Extracted records:
---------------
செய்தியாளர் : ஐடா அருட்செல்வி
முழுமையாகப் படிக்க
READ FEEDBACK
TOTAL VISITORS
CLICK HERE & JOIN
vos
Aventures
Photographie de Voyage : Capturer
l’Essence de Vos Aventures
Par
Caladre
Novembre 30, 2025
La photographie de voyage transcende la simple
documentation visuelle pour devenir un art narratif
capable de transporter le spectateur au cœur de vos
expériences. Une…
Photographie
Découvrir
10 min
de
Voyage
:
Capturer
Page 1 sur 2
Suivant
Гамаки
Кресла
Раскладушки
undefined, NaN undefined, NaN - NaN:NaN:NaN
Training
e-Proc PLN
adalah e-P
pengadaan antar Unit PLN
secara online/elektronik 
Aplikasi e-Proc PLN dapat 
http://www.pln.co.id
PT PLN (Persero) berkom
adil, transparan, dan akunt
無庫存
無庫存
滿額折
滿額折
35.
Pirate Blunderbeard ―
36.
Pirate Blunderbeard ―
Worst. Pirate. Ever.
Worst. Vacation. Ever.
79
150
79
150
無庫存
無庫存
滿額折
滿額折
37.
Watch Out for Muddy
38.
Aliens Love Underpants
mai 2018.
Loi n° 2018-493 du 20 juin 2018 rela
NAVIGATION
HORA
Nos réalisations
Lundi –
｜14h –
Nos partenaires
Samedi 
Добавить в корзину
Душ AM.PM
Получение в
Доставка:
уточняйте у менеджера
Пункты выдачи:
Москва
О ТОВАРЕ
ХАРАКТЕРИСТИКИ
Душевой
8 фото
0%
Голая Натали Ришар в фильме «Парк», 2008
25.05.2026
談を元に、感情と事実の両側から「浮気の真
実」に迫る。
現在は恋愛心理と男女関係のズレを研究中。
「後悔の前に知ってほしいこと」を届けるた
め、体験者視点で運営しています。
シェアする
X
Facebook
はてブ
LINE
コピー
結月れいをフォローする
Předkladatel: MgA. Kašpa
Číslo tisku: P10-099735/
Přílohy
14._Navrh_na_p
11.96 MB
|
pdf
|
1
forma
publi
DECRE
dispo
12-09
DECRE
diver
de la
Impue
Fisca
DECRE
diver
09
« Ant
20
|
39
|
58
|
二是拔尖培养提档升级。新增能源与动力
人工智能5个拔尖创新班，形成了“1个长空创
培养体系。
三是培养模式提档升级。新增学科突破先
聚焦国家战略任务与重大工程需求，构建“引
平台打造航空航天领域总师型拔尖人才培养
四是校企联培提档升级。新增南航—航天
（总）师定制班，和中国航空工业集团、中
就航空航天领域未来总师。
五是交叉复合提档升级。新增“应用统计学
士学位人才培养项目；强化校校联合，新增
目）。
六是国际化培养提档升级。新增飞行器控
---------------
-- Goal of the exercise --
Rewrite the material from its first line through the line containing "secara online/elektronik", inclusive, swapping "Capturer" for "Saisir" and keeping everything else the same.

-- Exercise response --
செய்தியாளர் : ஐடா அருட்செல்வி
முழுமையாகப் படிக்க
READ FEEDBACK
TOTAL VISITORS
CLICK HERE & JOIN
vos
Aventures
Photographie de Voyage : Saisir
l’Essence de Vos Aventures
Par
Caladre
Novembre 30, 2025
La photographie de voyage transcende la simple
documentation visuelle pour devenir un art narratif
capable de transporter le spectateur au cœur de vos
expériences. Une…
Photographie
Découvrir
10 min
de
Voyage
:
Saisir
Page 1 sur 2
Suivant
Гамаки
Кресла
Раскладушки
undefined, NaN undefined, NaN - NaN:NaN:NaN
Training
e-Proc PLN
adalah e-P
pengadaan antar Unit PLN
secara online/elektronik 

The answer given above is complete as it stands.